(RECORDS SHOWN begins)

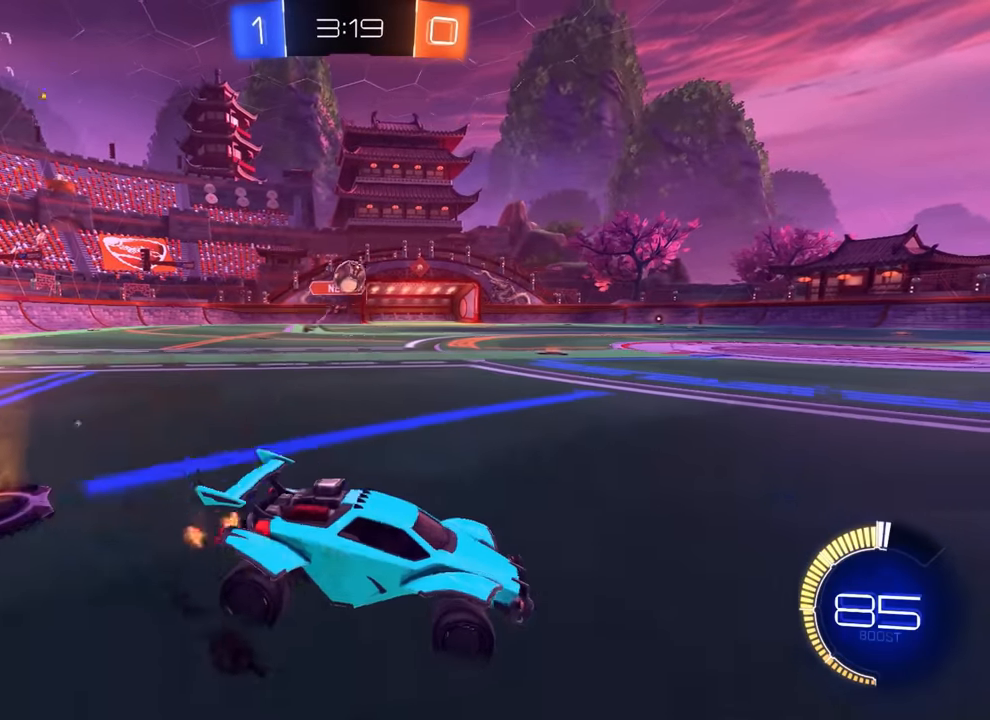
Gameplay with a controller (PlayStation layout); each line is a JSON object with the inputs held at the frame after it. "events" lists button and stick changes between this image and that frame as [ms after this image, input, new state], when the widget could be followed in between. Not read: DPAD_DOWN DPAD_LEFT DPAD_RIGHT DPAD_UP L3 R3 SELECT START right_stick.
{"buttons": ["R2"], "left_stick": "right", "events": [[16, "left_stick", "right"], [33, "R2", "down"]]}
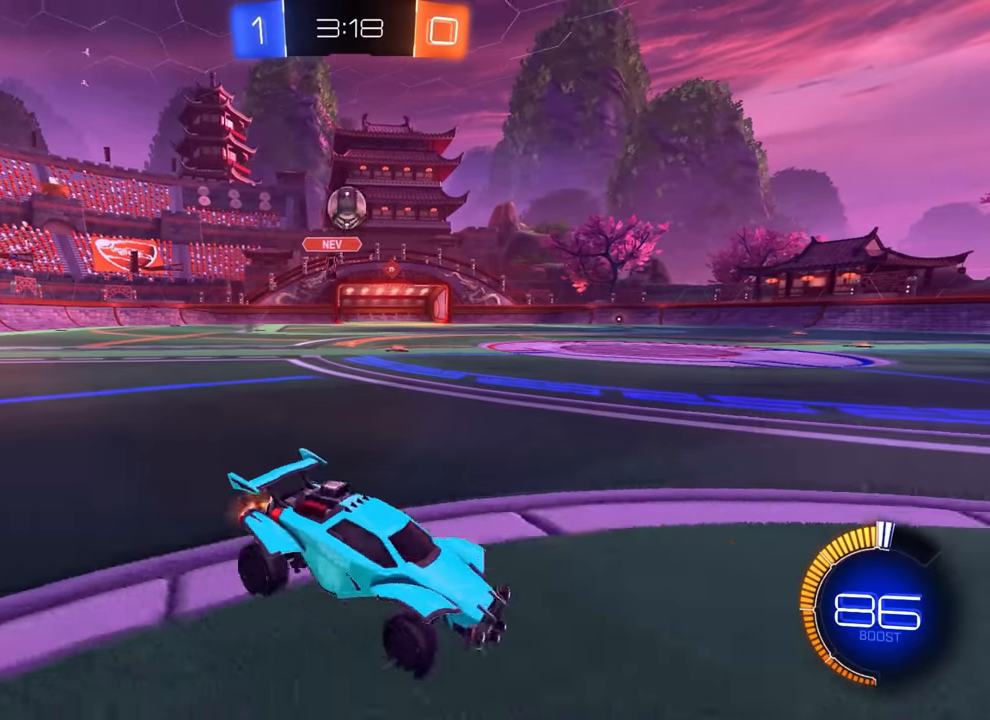
{"buttons": ["CIRCLE", "R2"], "left_stick": "center", "events": [[316, "left_stick", "center"], [416, "CIRCLE", "down"]]}
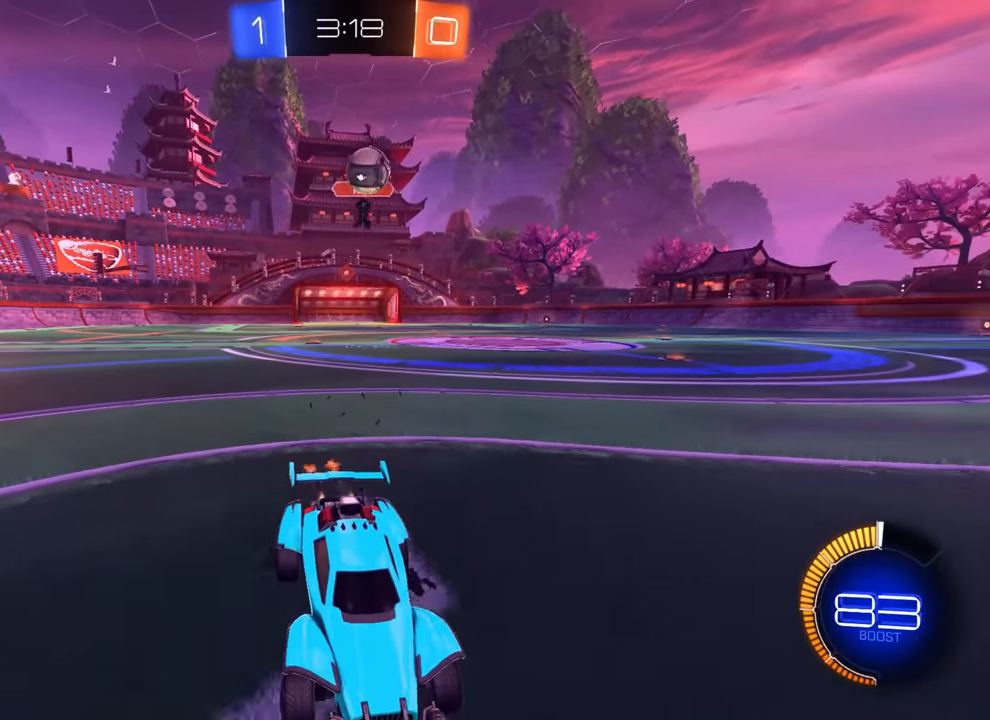
{"buttons": ["R2"], "left_stick": "center", "events": [[233, "left_stick", "left"], [300, "CIRCLE", "up"], [466, "left_stick", "center"]]}
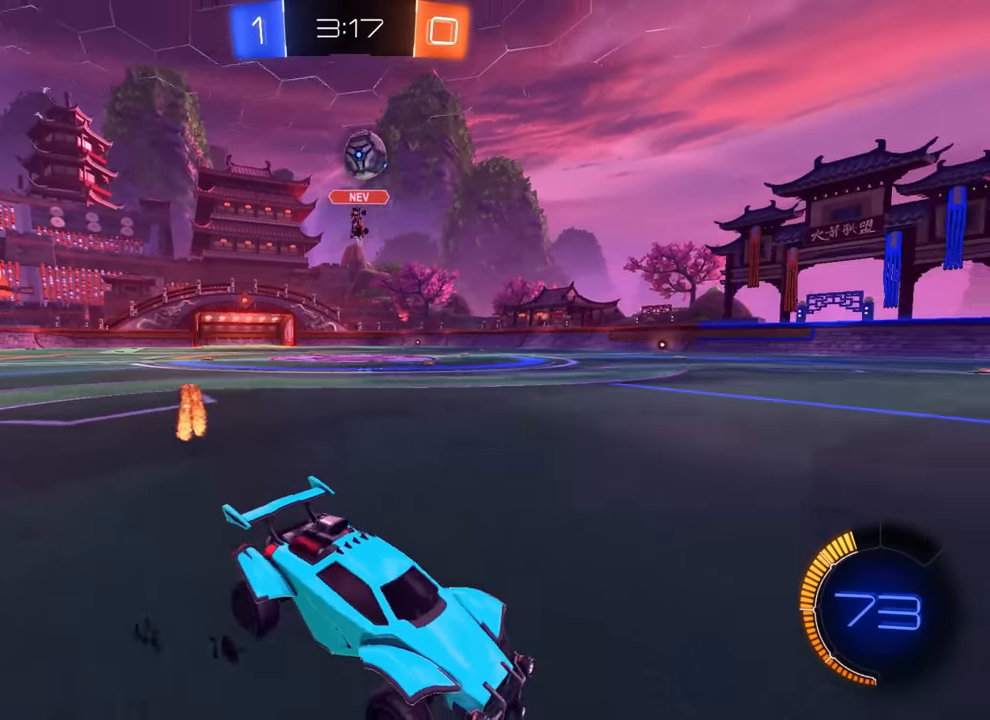
{"buttons": [], "left_stick": "center", "events": [[116, "R2", "up"], [133, "R2", "down"], [350, "R2", "up"]]}
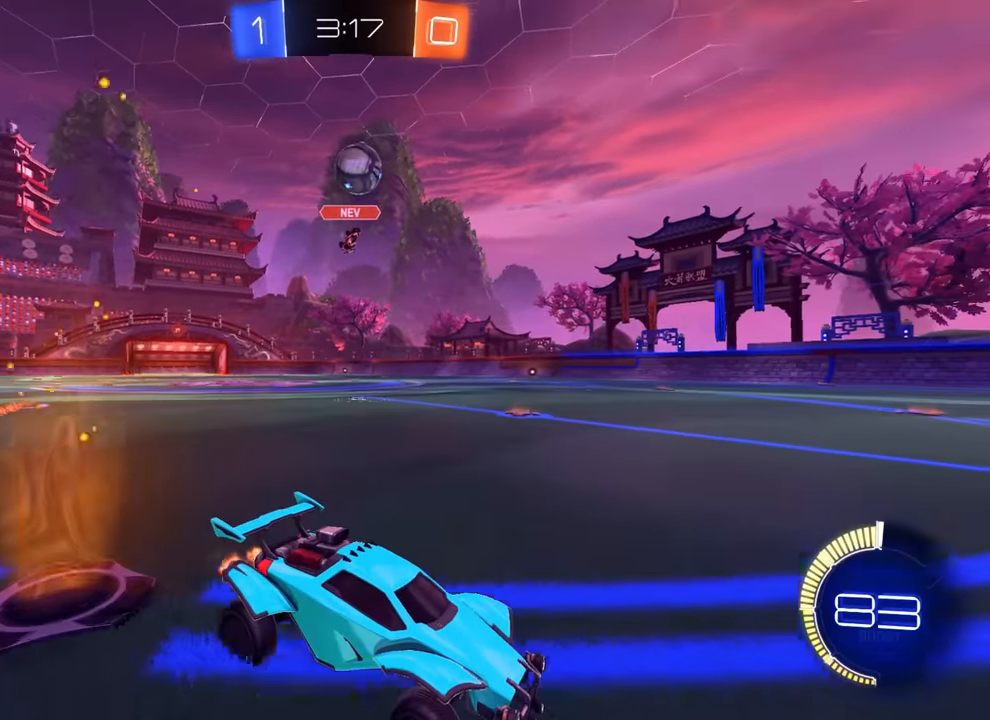
{"buttons": ["CROSS"], "left_stick": "down", "events": [[16, "left_stick", "left"], [33, "R2", "down"], [183, "R2", "up"], [433, "CROSS", "down"], [450, "left_stick", "down"]]}
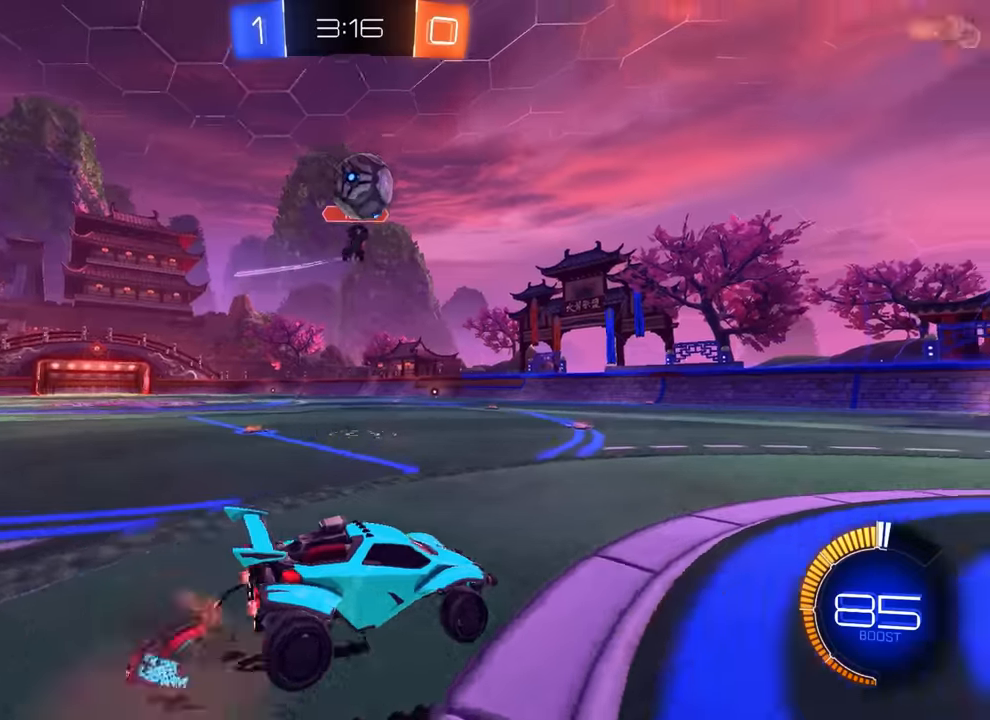
{"buttons": [], "left_stick": "right", "events": [[67, "CROSS", "up"], [83, "CIRCLE", "down"], [83, "left_stick", "center"], [133, "CROSS", "down"], [233, "left_stick", "right"], [267, "CROSS", "up"], [300, "CIRCLE", "up"], [300, "left_stick", "up-right"], [317, "CIRCLE", "down"], [333, "CIRCLE", "up"], [500, "left_stick", "right"]]}
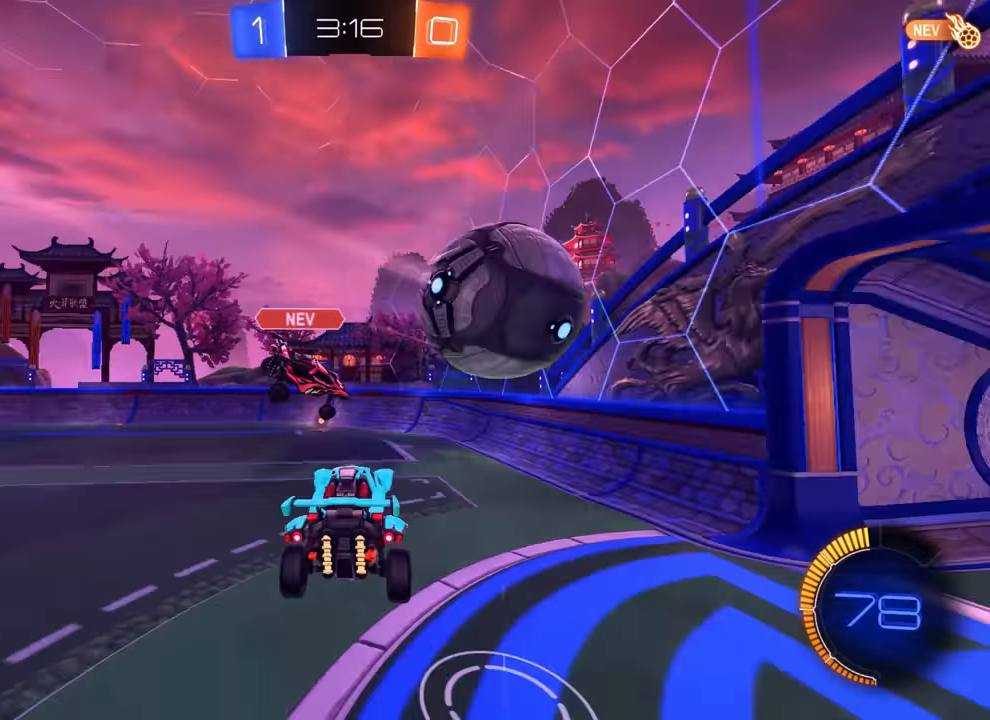
{"buttons": [], "left_stick": "center", "events": [[117, "left_stick", "center"]]}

(RECORDS SHOWN ends)

**TASK ITEM**
Would you give the material back exactly, minus the pictures?

**OUTPUT FOR THIS TASK**
Gameplay with a controller (PlayStation layout); each line is a JSON object with the inputs held at the frame after it. "events" lists button and stick changes between this image and that frame as [ms after this image, input, new state], when the widget could be followed in between. Not read: DPAD_DOWN DPAD_LEFT DPAD_RIGHT DPAD_UP L3 R3 SELECT START right_stick.
{"buttons": ["R2"], "left_stick": "right", "events": [[16, "left_stick", "right"], [33, "R2", "down"]]}
{"buttons": ["CIRCLE", "R2"], "left_stick": "center", "events": [[316, "left_stick", "center"], [416, "CIRCLE", "down"]]}
{"buttons": ["R2"], "left_stick": "center", "events": [[233, "left_stick", "left"], [300, "CIRCLE", "up"], [466, "left_stick", "center"]]}
{"buttons": [], "left_stick": "center", "events": [[116, "R2", "up"], [133, "R2", "down"], [350, "R2", "up"]]}
{"buttons": ["CROSS"], "left_stick": "down", "events": [[16, "left_stick", "left"], [33, "R2", "down"], [183, "R2", "up"], [433, "CROSS", "down"], [450, "left_stick", "down"]]}
{"buttons": [], "left_stick": "right", "events": [[67, "CROSS", "up"], [83, "CIRCLE", "down"], [83, "left_stick", "center"], [133, "CROSS", "down"], [233, "left_stick", "right"], [267, "CROSS", "up"], [300, "CIRCLE", "up"], [300, "left_stick", "up-right"], [317, "CIRCLE", "down"], [333, "CIRCLE", "up"], [500, "left_stick", "right"]]}
{"buttons": [], "left_stick": "center", "events": [[117, "left_stick", "center"]]}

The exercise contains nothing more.